--- Quoted passage ---

The 2014 Gaza war looks more and more like a sports competition between the leaderships of Israel and Hamas, to see who will emerge more stupid and evil. So far "my" side (that would be Israel) is winning, but it's a very close contest.

The bitter irony, known to everyone not blinded by either side's propaganda, is that Hamas flinging rockets into Israeli population centers has made Gazans far less safe. And Israelis would have enjoyed a far safer and more relaxed summer, had their government not leveraged - with unprecedented, jaw-dropping cynicism - the triple kidnap-murder in the West Bank (according to all signs, the act of a couple of criminals working alone) into an all-out jihad against Hamas in Gaza.

Of course, this bloodfest could have been easily been stopped short, had the Obama administration acted with even a fraction of the responsibility it had shown in previous iterations. For me at least, supporting this war marks the low point of Obama's tenure so far. But that's really a topic for an entire different diary.

Here I wanted to give some context for Gaza.

The indiscriminate jailing of Gaza's residents - all 1.8 million women, men and children - and their periodic slaughter by the hundred, are being marketed to the world, and staunchly defended by American politicians of all stripes - as an inevitable security measure.

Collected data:
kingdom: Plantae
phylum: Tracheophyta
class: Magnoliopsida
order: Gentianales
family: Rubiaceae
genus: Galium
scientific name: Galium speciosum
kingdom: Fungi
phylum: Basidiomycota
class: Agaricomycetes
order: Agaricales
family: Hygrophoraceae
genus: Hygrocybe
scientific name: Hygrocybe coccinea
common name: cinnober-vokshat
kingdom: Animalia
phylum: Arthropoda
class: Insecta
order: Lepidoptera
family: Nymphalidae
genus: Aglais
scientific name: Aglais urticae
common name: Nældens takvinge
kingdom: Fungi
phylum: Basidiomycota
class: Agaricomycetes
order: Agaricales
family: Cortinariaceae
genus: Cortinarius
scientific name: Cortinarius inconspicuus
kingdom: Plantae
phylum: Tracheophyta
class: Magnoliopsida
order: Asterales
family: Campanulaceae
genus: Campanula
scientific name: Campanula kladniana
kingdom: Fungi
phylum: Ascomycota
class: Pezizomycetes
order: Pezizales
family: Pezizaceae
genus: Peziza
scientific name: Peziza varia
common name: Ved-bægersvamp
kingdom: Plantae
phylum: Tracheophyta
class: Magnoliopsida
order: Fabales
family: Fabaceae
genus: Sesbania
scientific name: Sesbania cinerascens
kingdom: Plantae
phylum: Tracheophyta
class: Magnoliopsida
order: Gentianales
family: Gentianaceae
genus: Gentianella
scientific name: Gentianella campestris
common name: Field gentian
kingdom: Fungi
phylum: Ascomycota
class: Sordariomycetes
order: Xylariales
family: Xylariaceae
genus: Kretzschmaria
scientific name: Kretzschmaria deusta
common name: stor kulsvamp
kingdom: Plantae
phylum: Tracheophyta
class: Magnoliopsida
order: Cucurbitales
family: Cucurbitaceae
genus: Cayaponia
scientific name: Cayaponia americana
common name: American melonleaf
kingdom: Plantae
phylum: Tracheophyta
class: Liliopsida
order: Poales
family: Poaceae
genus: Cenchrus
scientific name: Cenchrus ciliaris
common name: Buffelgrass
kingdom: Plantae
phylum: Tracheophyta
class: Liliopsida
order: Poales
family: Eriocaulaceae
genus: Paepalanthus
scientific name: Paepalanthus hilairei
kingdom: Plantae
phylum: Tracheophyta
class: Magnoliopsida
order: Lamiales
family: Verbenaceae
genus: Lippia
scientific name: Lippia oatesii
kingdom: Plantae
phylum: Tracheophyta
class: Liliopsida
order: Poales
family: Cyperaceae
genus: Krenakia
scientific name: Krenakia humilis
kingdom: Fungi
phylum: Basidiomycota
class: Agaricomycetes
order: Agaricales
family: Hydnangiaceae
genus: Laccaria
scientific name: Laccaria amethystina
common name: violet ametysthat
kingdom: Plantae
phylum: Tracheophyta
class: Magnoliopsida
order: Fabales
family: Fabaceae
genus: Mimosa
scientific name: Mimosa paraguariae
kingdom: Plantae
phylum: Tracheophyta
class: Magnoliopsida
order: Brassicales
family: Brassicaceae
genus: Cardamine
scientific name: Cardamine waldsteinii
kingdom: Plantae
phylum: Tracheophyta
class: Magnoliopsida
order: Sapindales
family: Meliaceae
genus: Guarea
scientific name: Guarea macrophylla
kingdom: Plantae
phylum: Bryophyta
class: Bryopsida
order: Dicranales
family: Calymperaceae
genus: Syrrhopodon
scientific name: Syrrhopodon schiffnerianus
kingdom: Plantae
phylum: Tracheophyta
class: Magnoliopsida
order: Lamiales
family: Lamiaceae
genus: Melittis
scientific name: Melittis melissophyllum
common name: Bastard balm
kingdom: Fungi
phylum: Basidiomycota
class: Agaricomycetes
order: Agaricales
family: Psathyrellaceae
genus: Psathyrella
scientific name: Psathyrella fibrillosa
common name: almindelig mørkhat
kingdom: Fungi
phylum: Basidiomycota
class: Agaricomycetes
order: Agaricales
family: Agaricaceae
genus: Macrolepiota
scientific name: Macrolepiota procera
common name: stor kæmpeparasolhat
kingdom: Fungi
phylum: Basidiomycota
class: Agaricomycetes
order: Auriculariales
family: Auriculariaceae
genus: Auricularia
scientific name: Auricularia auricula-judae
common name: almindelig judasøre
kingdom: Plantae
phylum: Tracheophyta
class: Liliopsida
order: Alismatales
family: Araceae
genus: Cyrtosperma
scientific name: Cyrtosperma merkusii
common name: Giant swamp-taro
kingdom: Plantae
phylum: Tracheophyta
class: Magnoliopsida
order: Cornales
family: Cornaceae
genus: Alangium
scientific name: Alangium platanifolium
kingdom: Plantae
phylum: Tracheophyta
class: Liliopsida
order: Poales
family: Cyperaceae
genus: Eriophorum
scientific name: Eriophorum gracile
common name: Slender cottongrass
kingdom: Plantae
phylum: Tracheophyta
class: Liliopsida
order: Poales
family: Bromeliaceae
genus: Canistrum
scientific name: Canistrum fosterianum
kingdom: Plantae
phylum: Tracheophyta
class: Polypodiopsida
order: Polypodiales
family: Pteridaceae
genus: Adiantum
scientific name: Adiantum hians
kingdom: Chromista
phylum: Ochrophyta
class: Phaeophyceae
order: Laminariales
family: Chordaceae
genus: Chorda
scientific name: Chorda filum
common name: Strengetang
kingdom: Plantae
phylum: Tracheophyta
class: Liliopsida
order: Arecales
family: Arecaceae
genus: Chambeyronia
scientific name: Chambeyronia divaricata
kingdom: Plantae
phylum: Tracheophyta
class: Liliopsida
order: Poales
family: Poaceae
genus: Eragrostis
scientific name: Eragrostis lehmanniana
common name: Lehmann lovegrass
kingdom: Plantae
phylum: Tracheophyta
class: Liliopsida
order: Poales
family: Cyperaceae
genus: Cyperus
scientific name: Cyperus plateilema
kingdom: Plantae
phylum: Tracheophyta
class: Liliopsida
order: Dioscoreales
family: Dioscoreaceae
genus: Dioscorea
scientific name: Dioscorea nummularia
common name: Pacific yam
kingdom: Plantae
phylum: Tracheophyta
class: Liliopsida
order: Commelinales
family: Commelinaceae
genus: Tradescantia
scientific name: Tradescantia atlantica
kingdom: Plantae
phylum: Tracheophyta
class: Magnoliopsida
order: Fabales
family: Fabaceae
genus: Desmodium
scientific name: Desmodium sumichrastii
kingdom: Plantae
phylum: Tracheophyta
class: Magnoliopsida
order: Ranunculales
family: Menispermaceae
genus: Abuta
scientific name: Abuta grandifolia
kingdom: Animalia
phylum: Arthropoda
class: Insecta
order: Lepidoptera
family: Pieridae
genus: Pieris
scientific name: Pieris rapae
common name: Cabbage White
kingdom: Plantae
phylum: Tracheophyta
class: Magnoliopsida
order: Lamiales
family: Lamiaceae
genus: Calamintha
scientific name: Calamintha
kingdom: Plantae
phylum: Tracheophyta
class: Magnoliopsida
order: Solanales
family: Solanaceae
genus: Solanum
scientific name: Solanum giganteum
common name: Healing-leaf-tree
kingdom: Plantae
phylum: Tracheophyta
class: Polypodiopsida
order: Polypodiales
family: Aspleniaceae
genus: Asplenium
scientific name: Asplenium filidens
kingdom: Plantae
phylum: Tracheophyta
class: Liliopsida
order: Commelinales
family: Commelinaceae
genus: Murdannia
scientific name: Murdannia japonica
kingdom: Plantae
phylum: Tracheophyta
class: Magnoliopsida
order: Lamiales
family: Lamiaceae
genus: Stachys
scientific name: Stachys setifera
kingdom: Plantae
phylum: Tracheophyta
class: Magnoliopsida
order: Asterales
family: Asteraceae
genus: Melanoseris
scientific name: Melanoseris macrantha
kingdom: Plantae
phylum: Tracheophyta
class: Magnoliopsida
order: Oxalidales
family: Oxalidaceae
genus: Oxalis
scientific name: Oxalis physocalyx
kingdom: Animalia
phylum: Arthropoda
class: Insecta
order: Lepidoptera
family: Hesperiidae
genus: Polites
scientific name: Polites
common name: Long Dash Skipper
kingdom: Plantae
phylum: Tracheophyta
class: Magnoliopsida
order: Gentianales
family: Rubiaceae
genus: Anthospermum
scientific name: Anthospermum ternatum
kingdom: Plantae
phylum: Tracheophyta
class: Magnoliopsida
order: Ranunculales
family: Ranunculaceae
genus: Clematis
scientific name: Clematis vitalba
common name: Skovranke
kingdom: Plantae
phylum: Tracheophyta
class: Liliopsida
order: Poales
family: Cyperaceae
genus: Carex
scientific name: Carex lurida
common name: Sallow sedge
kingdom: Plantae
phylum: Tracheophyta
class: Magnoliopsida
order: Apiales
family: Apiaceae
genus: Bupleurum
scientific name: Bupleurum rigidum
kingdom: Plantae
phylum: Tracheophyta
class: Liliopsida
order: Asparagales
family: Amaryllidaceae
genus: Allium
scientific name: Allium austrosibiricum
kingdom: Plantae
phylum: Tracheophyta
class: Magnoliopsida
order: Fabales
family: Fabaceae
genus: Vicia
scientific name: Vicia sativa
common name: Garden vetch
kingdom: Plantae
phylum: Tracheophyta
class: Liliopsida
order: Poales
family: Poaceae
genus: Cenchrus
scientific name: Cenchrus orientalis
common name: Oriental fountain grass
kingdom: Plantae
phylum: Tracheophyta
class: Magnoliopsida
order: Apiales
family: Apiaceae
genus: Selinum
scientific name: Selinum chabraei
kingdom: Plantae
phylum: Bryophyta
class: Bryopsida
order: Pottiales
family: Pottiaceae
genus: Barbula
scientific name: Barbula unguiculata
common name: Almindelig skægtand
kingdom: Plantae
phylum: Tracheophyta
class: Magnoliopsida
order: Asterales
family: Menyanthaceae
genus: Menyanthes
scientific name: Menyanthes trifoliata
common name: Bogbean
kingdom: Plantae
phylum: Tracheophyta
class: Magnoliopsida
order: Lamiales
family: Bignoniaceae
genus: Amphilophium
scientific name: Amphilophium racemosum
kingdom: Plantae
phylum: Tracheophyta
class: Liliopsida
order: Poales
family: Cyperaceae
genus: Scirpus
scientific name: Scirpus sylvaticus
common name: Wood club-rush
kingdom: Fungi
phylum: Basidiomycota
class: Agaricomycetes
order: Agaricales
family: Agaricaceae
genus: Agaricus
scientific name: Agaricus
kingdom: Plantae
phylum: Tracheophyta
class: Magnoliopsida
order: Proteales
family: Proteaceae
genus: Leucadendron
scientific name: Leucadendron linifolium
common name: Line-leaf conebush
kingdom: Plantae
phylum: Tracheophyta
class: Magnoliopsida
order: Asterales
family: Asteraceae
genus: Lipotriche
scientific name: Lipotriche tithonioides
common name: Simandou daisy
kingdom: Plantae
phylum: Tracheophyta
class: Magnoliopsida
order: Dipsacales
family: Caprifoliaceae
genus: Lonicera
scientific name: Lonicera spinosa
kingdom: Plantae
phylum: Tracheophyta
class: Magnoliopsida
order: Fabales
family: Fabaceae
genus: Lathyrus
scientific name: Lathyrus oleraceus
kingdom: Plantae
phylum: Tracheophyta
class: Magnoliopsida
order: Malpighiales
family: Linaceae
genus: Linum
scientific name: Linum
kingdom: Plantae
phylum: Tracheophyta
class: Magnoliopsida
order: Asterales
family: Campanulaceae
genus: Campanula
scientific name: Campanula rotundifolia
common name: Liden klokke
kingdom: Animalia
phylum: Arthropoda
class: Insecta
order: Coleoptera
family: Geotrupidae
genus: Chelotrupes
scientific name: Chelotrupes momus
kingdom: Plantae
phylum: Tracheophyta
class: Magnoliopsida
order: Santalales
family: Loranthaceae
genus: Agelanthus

--- Goal 1 ---
Transcribe the passage on the 2014 Gaza war from "The 2014 Gaza" up to and including "very close contest.".
--- Goal 2 ---
Answer these questions from the passage on the 2014 Gaza war:
(a) Which side does the writer call "my" side?
(b) How many residents of Gaza does the passage give?
(c) Whose administration does the writer say could have stopped the fighting?

--- Written solution 1 ---
The 2014 Gaza war looks more and more like a sports competition between the leaderships of Israel and Hamas, to see who will emerge more stupid and evil. So far "my" side (that would be Israel) is winning, but it's a very close contest.

--- Written solution 2 ---
(a) Israel
(b) 1.8 million
(c) The Obama administration